Capitalised commission and connection costs are amortised on a systematic basis that is consistent with the transfer to the customer of the services when the related revenues are recognised, being the anticipated customer tenure. The Group has determined that average customer tenure (50–88 months for broadband and up to 120 months for Ethernet) is an appropriate period to amortise cost to obtain and fulfil a contract. This reflects the fact that incremental commissions are typically not paid on customer renewals or extensions. Likewise, connection costs support a customer over their tenure and are not required again because a customer renews or goes beyond their minimum contract term. These costs are accounted for on a portfolio basis, and are reviewed for impairment, taking into account the Group’s customer life-time value analysis.
Contract liabilities
Contract liabilities are recognised where connection revenues received from the customer upfront are deferred over the contract term.
In the current year a number of amendments to IFRS issued by the International Accounting Standards Board ("IASB") and endorsed by the UK Endorsement Board became mandatorily effective for an accounting period that begins on or after 1 January 2023, there are no amendments that have a material effect on the financial statements of the Group:
The following UK-adopted IFRSs have been issued but have not been applied by the Group in these consolidated financial statements. Their adoption is not expected to have a material effect on the financial statements unless otherwise indicated: |
The preparation of financial statements requires management to exercise judgement in applying the Group’s accounting policies. Estimates and assumptions used in the preparation of the financial statements are continually reviewed and revised as necessary. Whilst every effort is made to ensure that such estimates and assumptions are reasonable, by their nature they are uncertain, and as such changes in estimates and assumptions may have a material impact.
..............................
[TASK REQUIREMENTS]
1: Write down the part of the accounting policy passage from "Capitalised commission and" to "life-time value analysis.", word for word.
2: From the records, extract the lines from the line with "family: Berberidaceae" to the line with "locality: Northern Idaho.", both included, and reproduce each one unchanged.
The records have no connection to the accounting policy passage.

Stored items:
..............................
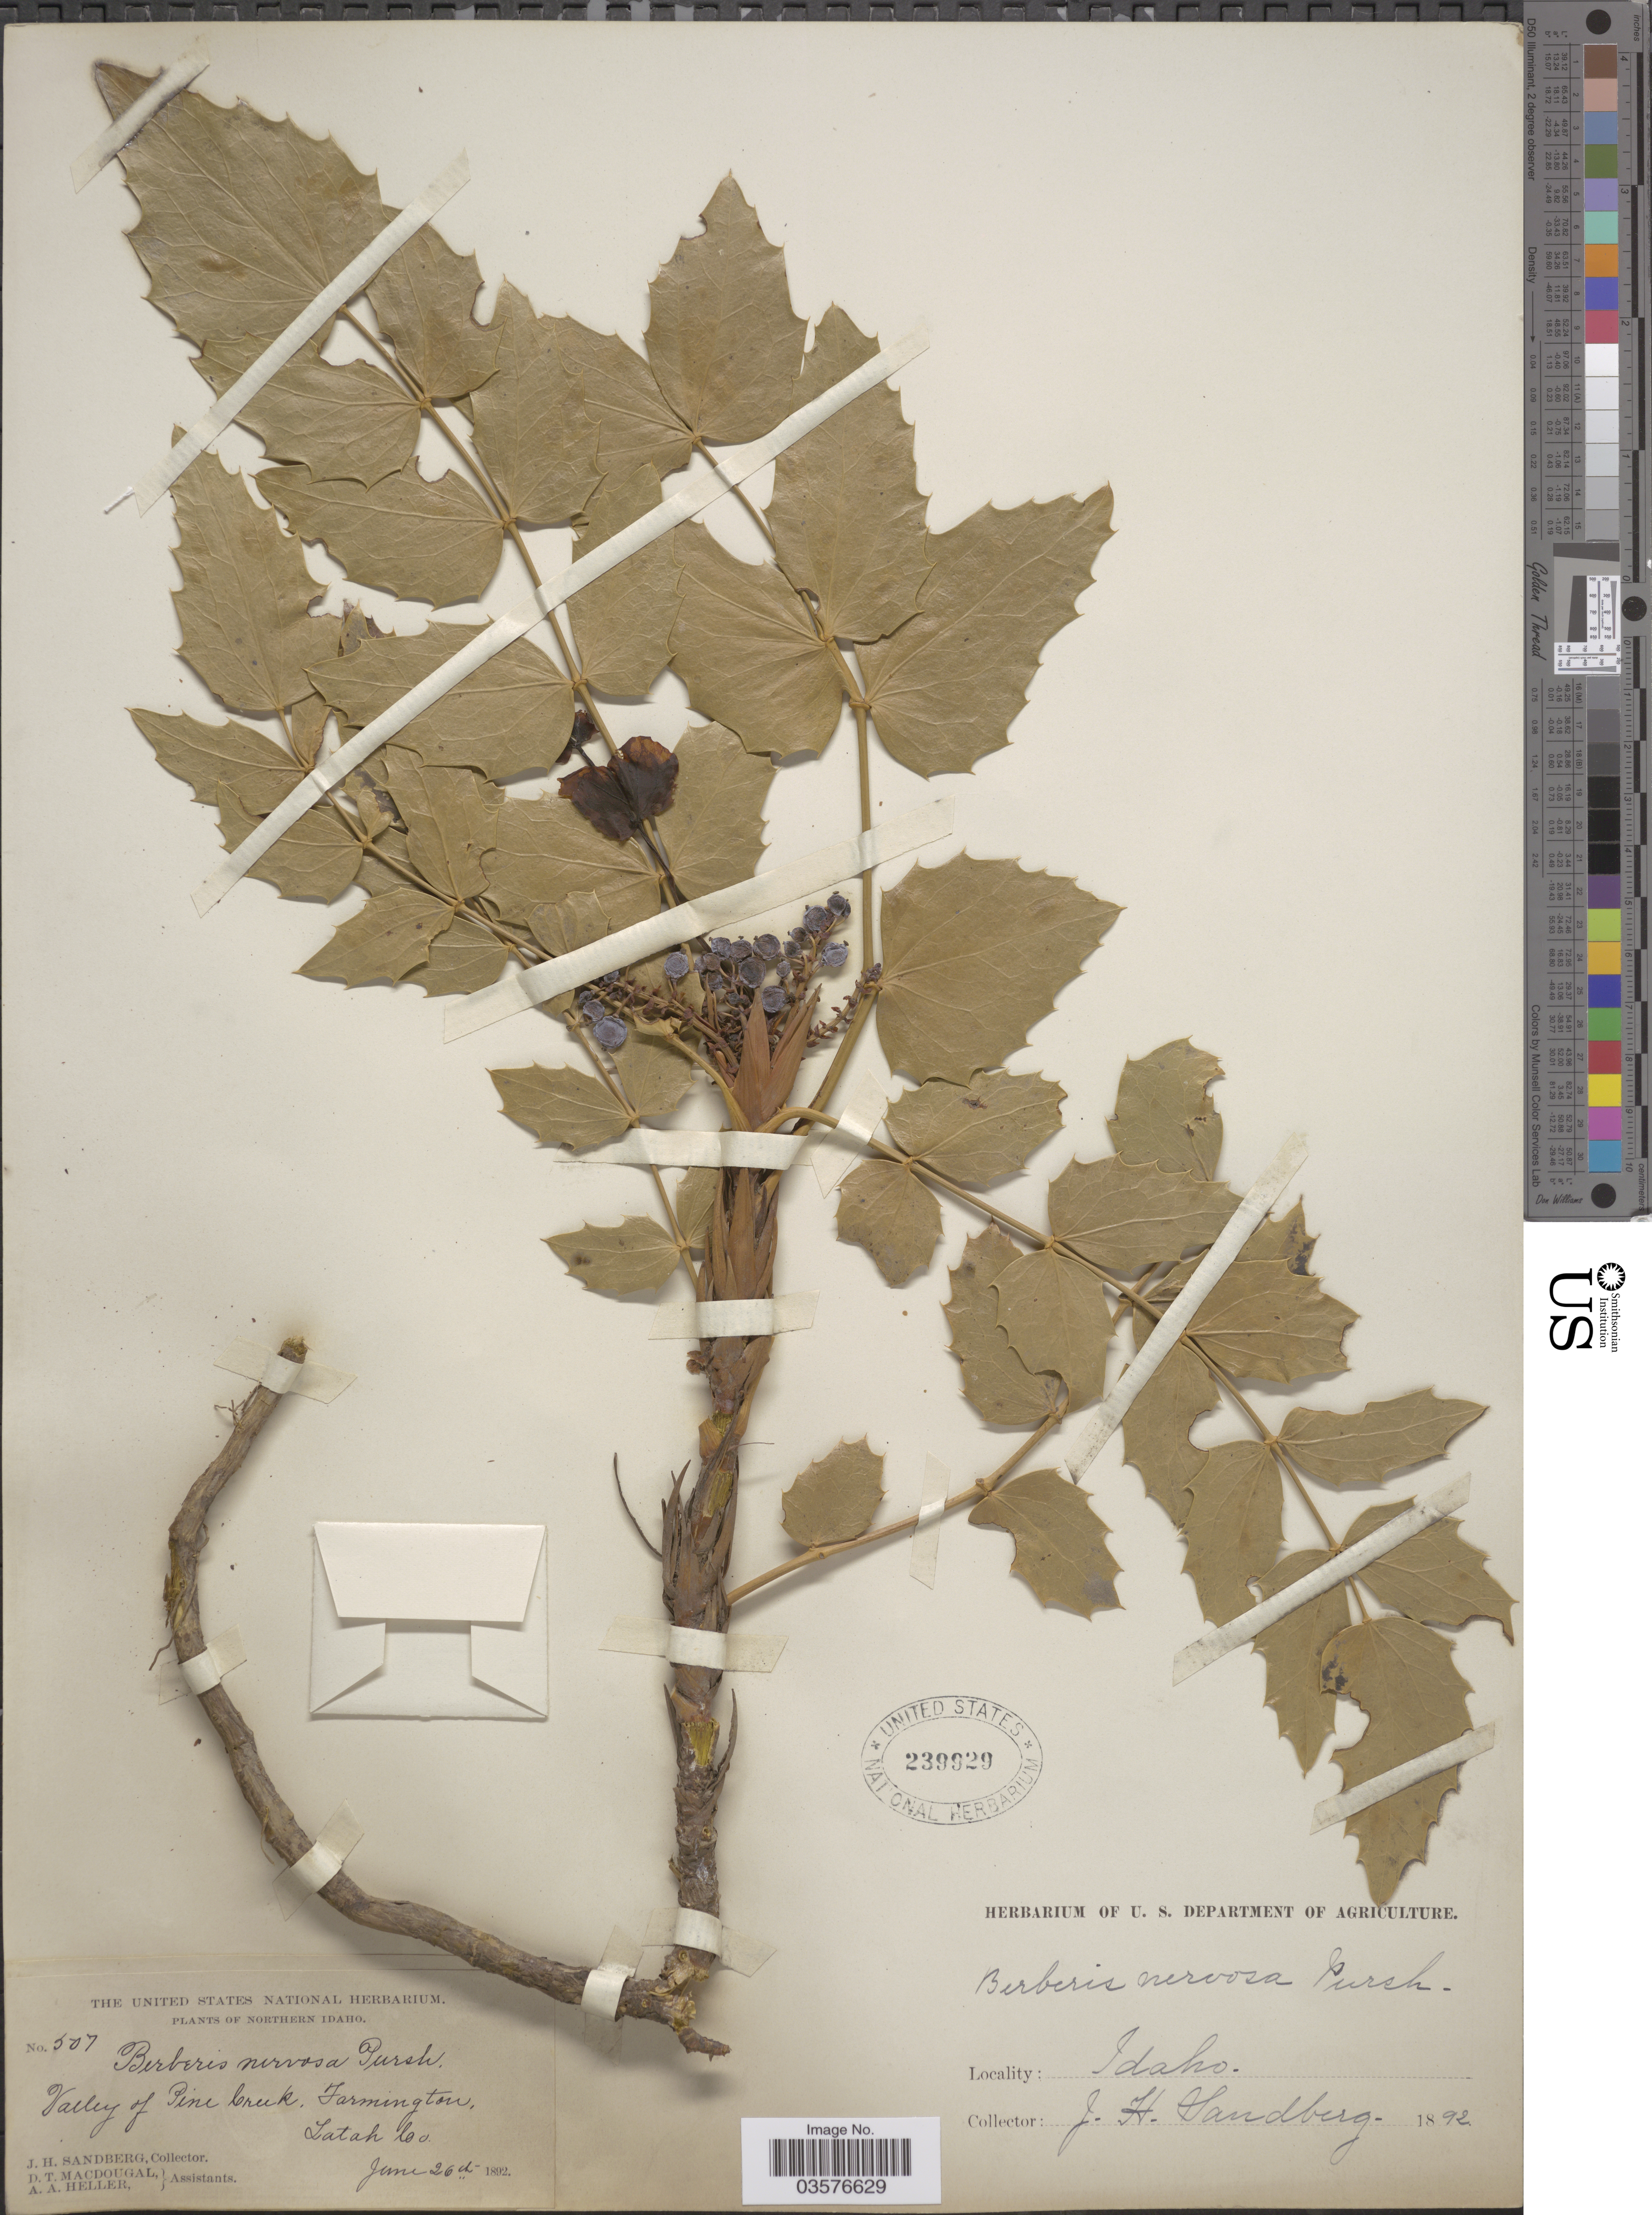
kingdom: Plantae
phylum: Tracheophyta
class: Magnoliopsida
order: Ranunculales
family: Berberidaceae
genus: Mahonia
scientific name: Mahonia nervosa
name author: (Pursh) Nutt.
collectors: J. H. Sandberg, D. T. MacDougal & A. A. Heller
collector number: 507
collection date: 1892-06-26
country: United States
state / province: Idaho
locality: Northern Idaho. Valley of Pine Creek, Farmington, Latah Co.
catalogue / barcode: US 239929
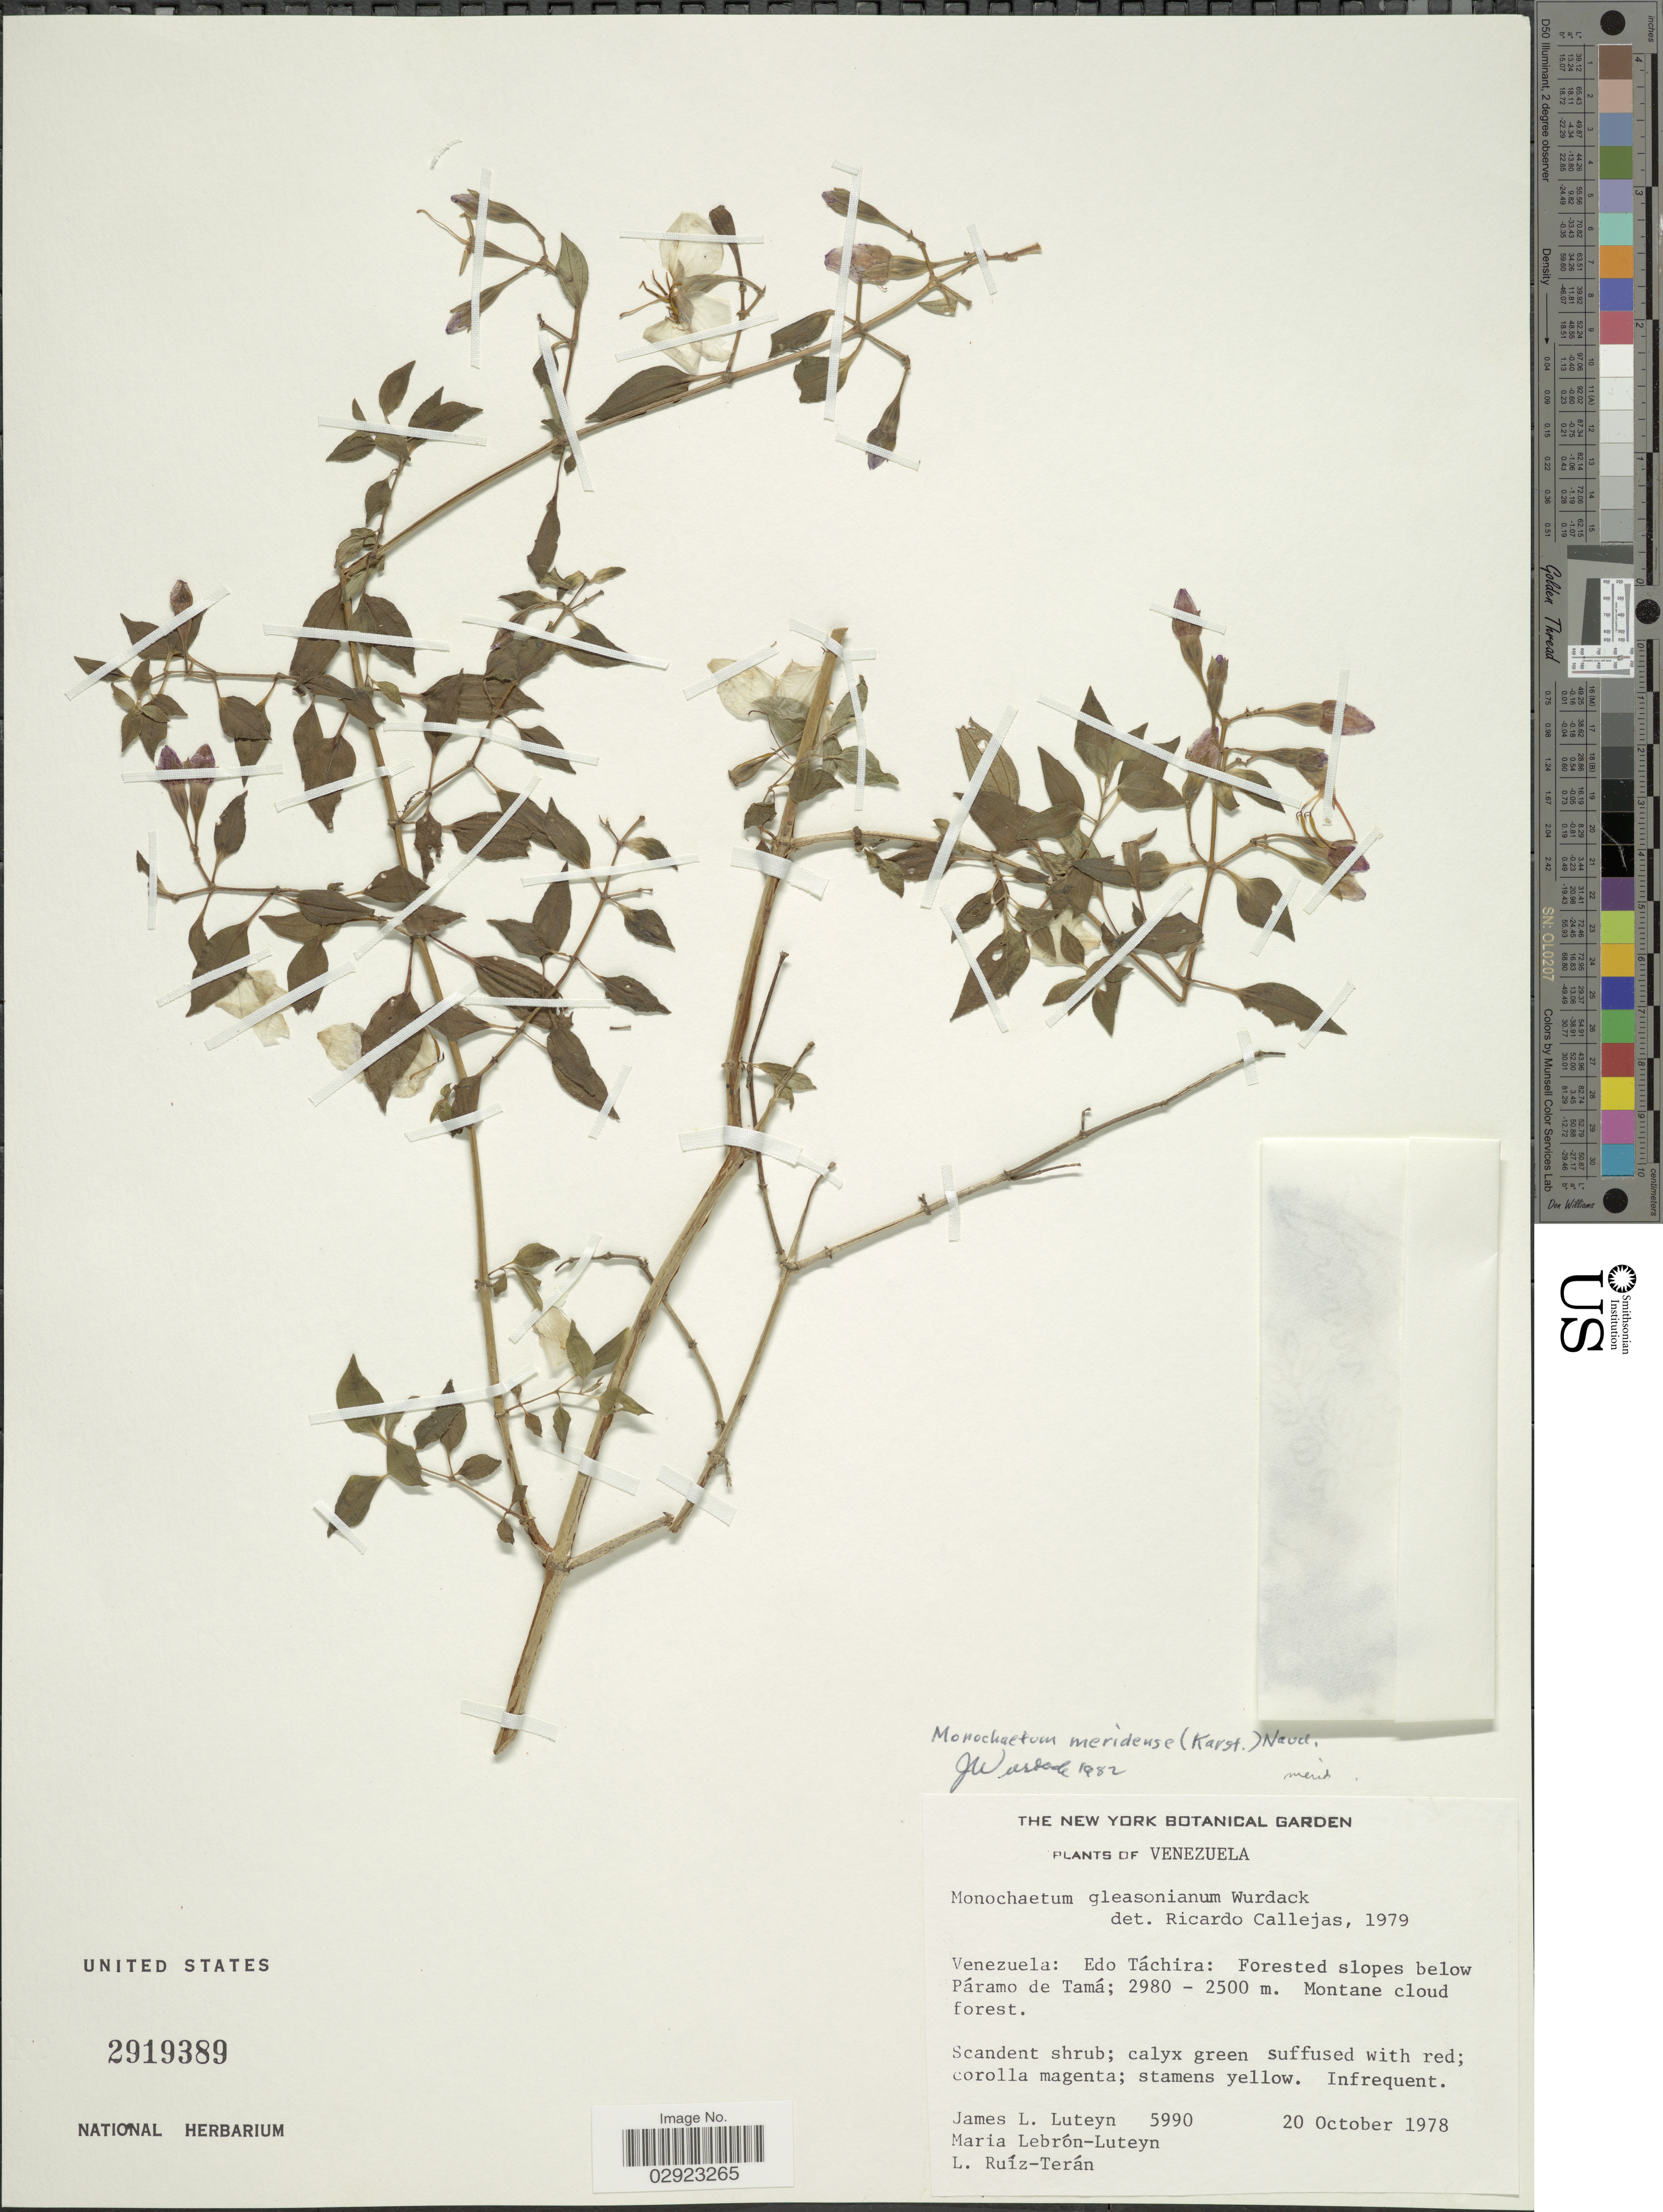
..............................
[SOLUTIONS PER TASK]
1:
Capitalised commission and connection costs are amortised on a systematic basis that is consistent with the transfer to the customer of the services when the related revenues are recognised, being the anticipated customer tenure. The Group has determined that average customer tenure (50–88 months for broadband and up to 120 months for Ethernet) is an appropriate period to amortise cost to obtain and fulfil a contract. This reflects the fact that incremental commissions are typically not paid on customer renewals or extensions. Likewise, connection costs support a customer over their tenure and are not required again because a customer renews or goes beyond their minimum contract term. These costs are accounted for on a portfolio basis, and are reviewed for impairment, taking into account the Group’s customer life-time value analysis.

2:
family: Berberidaceae
genus: Mahonia
scientific name: Mahonia nervosa
name author: (Pursh) Nutt.
collectors: J. H. Sandberg, D. T. MacDougal & A. A. Heller
collector number: 507
collection date: 1892-06-26
country: United States
state / province: Idaho
locality: Northern Idaho. Valley of Pine Creek, Farmington, Latah Co.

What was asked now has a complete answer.